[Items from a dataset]
+++
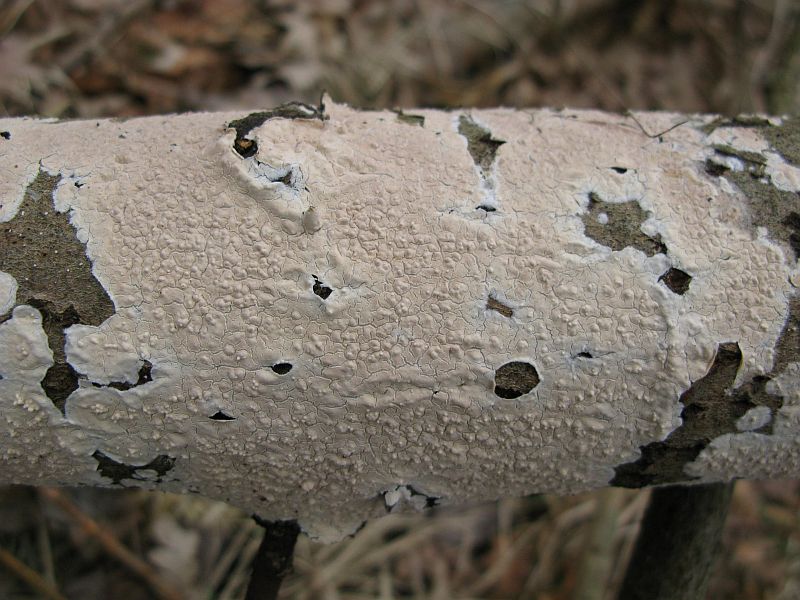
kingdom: Fungi
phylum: Basidiomycota
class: Agaricomycetes
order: Agaricales
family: Physalacriaceae
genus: Cylindrobasidium
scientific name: Cylindrobasidium evolvens
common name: sprækkehinde
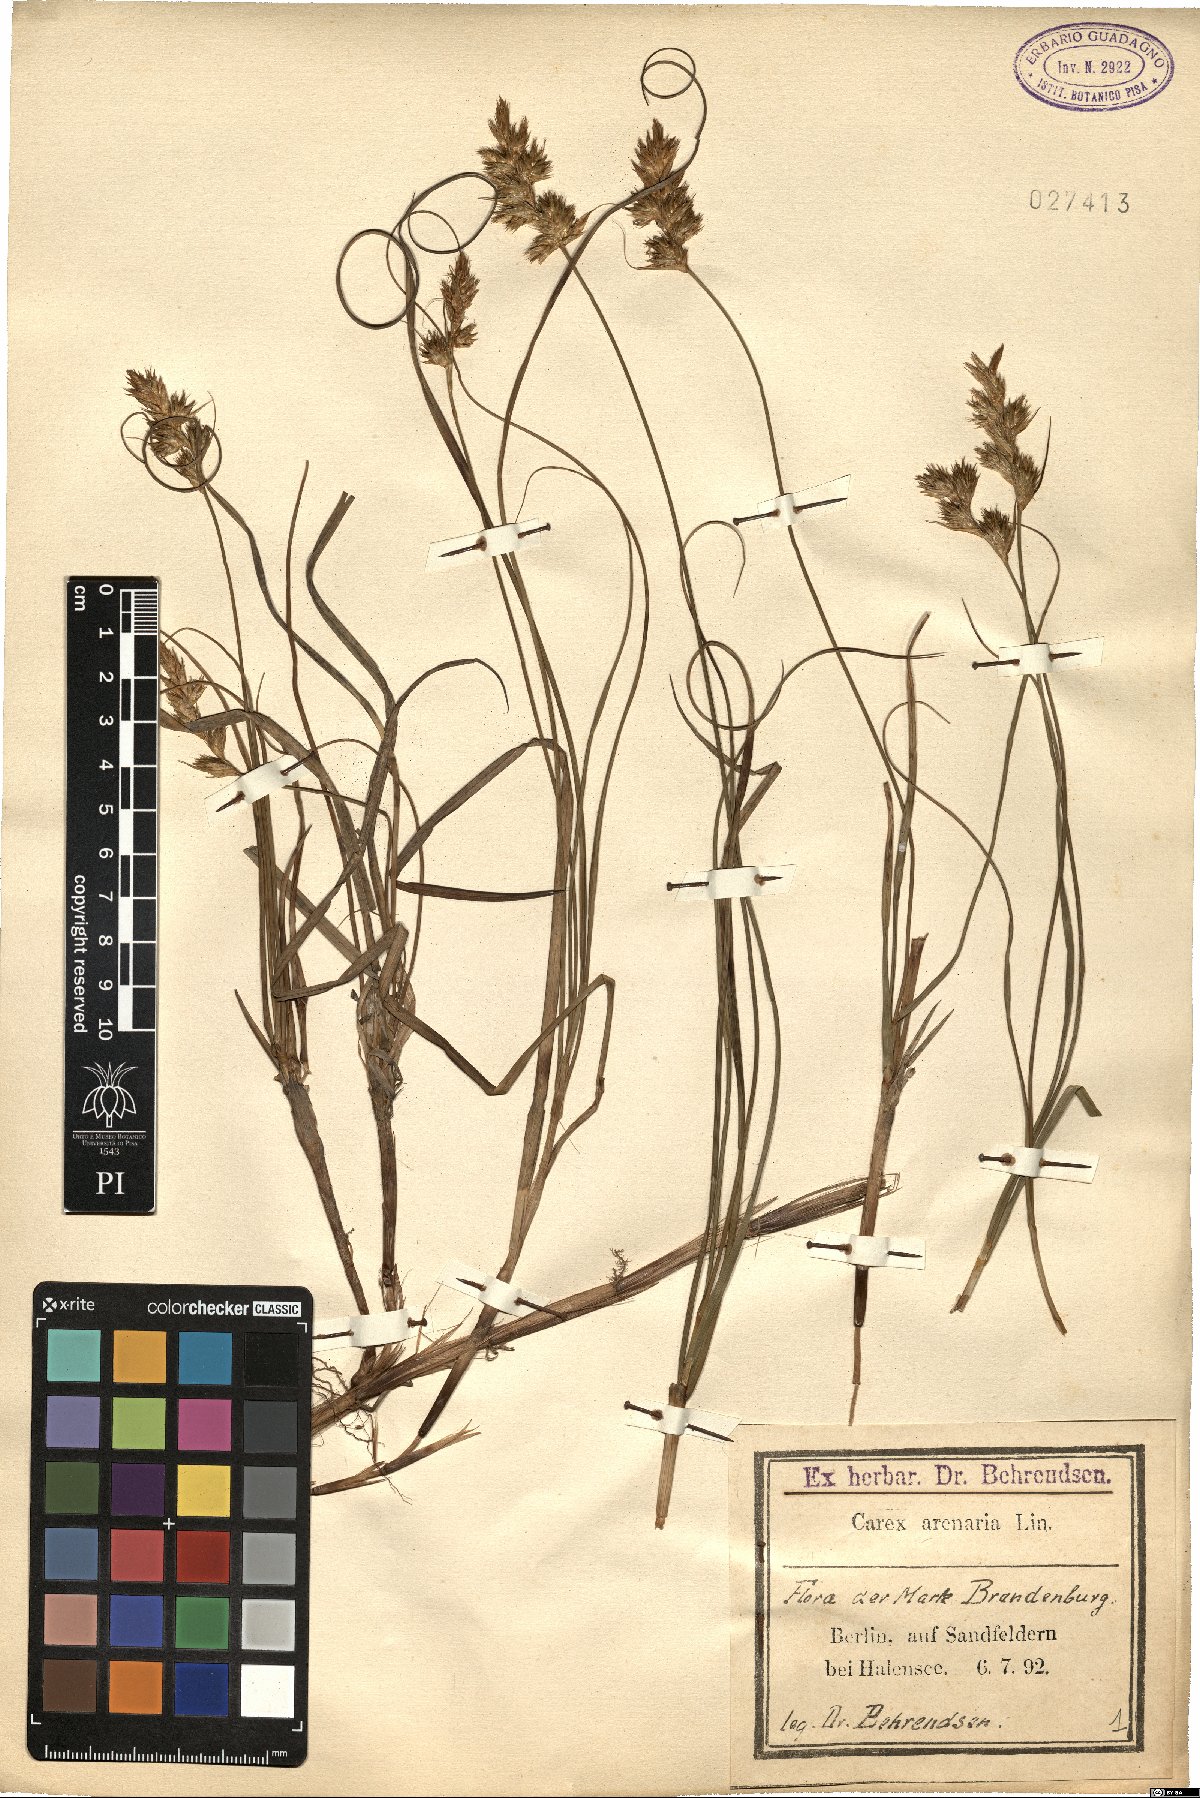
+++
[Short exercise] Turn the text lines of all the items above into one numbered list, skipping any blank lines and leaving the pictures out.

[Answer to this exercise]
1. kingdom: Fungi
2. phylum: Basidiomycota
3. class: Agaricomycetes
4. order: Agaricales
5. family: Physalacriaceae
6. genus: Cylindrobasidium
7. scientific name: Cylindrobasidium evolvens
8. common name: sprækkehinde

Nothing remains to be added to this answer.